Task description: Please filter the lines below and copy each one that contains the string "blob".

The data:

* * * *

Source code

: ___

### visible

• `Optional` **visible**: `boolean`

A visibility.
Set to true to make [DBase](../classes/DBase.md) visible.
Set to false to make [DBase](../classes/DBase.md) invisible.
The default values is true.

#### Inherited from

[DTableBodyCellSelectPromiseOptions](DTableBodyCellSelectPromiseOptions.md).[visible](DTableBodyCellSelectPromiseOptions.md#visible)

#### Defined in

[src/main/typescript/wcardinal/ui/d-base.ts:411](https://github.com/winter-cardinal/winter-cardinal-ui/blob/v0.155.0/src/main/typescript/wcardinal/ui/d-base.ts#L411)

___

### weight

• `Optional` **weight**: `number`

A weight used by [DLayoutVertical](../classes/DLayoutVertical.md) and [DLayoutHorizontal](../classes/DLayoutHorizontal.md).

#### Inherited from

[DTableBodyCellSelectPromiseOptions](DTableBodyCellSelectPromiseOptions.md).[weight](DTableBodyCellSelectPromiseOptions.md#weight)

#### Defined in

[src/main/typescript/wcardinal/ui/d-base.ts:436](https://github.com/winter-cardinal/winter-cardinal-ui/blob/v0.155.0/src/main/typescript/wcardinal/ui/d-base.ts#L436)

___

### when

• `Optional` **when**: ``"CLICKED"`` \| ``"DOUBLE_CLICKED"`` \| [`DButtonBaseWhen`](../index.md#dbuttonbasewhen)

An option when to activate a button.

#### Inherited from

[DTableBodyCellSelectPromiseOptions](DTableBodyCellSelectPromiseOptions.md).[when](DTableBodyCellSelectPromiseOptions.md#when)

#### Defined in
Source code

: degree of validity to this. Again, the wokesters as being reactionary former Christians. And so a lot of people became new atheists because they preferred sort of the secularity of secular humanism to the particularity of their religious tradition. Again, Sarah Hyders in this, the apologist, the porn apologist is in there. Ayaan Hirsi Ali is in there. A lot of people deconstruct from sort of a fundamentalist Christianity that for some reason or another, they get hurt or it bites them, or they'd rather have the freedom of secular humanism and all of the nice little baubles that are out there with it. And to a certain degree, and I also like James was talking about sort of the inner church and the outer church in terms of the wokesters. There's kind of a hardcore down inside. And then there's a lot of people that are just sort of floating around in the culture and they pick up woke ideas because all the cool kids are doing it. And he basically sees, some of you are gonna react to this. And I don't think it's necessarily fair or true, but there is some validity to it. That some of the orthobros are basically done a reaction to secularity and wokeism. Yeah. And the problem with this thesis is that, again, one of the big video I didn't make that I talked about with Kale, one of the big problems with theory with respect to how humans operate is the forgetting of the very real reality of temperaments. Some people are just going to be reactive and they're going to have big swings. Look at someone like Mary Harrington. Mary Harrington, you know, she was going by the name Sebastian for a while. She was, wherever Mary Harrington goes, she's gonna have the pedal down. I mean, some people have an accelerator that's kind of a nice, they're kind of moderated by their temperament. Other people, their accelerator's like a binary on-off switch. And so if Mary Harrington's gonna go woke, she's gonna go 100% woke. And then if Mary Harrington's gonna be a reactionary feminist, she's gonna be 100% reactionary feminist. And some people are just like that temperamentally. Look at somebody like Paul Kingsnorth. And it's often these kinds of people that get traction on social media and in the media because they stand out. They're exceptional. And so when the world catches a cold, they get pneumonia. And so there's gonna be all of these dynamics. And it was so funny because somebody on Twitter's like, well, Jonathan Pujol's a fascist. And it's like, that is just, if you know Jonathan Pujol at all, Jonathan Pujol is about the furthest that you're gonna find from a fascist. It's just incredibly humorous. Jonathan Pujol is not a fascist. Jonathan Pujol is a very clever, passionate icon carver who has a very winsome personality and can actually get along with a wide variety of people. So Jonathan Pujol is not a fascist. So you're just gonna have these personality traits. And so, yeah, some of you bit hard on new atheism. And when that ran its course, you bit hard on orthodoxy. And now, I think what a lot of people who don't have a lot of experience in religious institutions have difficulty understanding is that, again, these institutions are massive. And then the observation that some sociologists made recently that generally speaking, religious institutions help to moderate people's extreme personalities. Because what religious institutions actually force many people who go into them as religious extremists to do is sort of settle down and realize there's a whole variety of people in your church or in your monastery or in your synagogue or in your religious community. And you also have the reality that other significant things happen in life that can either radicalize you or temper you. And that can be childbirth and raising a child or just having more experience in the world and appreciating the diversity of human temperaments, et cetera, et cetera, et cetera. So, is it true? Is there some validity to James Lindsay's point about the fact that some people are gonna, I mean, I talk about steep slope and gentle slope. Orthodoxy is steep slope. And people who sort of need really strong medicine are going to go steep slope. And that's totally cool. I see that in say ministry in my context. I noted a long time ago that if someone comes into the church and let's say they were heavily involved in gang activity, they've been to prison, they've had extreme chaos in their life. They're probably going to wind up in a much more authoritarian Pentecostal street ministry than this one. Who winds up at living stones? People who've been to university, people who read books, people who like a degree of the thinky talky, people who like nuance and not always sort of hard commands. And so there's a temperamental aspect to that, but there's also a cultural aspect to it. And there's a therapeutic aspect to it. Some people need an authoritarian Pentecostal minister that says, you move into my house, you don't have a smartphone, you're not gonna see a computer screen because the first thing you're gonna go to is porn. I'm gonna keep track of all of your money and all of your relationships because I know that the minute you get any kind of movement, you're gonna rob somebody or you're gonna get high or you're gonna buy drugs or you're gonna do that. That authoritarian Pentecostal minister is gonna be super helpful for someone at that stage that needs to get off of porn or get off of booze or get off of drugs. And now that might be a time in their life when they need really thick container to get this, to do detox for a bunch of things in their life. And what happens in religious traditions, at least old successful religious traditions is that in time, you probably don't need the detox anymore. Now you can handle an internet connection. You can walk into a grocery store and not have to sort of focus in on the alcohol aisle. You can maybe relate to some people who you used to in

* * * *

Your solution:
[src/main/typescript/wcardinal/ui/d-base.ts:411](https://github.com/winter-cardinal/winter-cardinal-ui/blob/v0.155.0/src/main/typescript/wcardinal/ui/d-base.ts#L411)
[src/main/typescript/wcardinal/ui/d-base.ts:436](https://github.com/winter-cardinal/winter-cardinal-ui/blob/v0.155.0/src/main/typescript/wcardinal/ui/d-base.ts#L436)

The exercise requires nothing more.